I discovered that the building was constructed in 2017-2018. There was a TEMPORARY certificate of occupancy issued -- which expired in November of 2018. No part of the building has ever received a final inspection or a certificate of occupancy. This is the kind of record keeping that the current administration wants us to ignore or sweep under the carpet. Meanwhile, if there were to be a fire or something resulting in injuries or deaths -- the owners would be in deep kimchee because they are technically occupying the building illegally.

And I'll be the bad guy for bringing this up.
 
It just keeps getting better.

I discovered that the building was constructed in 2017-2018. There was a TEMPORARY certificate of occupancy issued -- which expired in November of 2018. No part of the building has ever received a final inspection or a certificate of occupancy. This is the kind of record keeping that the current administration wants us to ignore or sweep under the carpet. Meanwhile, if there were to be a fire or something resulting in injuries or deaths -- the owners would be in deep kimchee because they are technically occupying the building illegally.

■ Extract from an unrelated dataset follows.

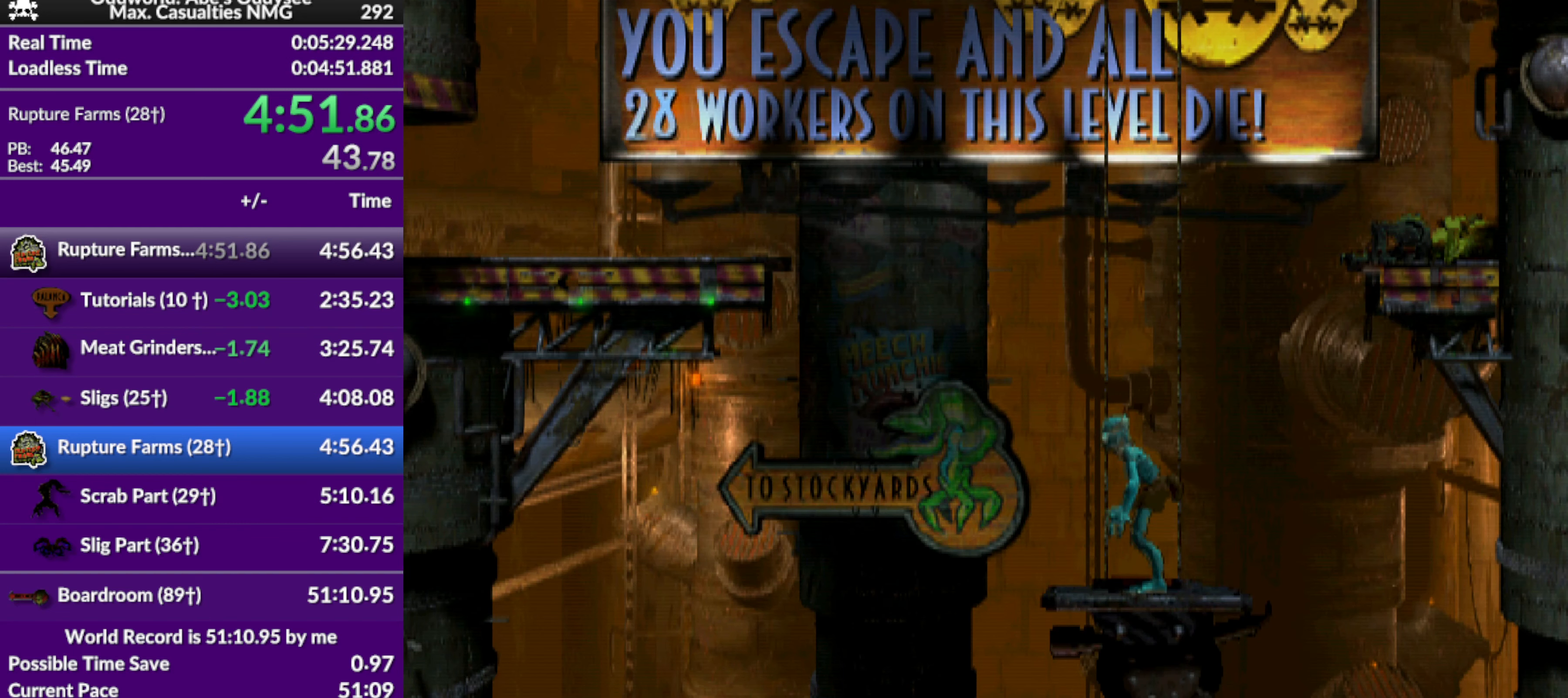
{"buttons": ["R1"], "left_stick": "center", "events": []}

And I'll be the bad guy for bringing this up.
That isn't uncommon in my areas. TCO's have become so ubiquitous they have become a right to the applicants. I have been invited to several meetings where applicants are requesting an anticipatory TCO BEFORE the plans have been approved and permits issued. I decline the meetings, if the AHJ wants to do that it is on them, not me.

I know of a large wholesale retailer in the area that operated on a TCO for years, with full knowledge of the AHJ. Might still be.

Back in the day TCO's were a rare occurrence, granted for rare circumstances, placed with measurable performance metrics and time restrictions. Now, they are just a part of the normal process. Many never get resolved until something like what you describe happens. I can't count the number of times TCO's are extended or forgotten about. This is the fault of the administrations of which you speak IMHO. The builders/owners/contractors are just taking what they are given.
 
A friend and former colleague who left the department where we worked to become the chief building official of a small town, and then went on to become the chief building official in a much larger town, often said, "There is nothing more permanent than a temporary certificate of occupancy." He hated them. I hate them.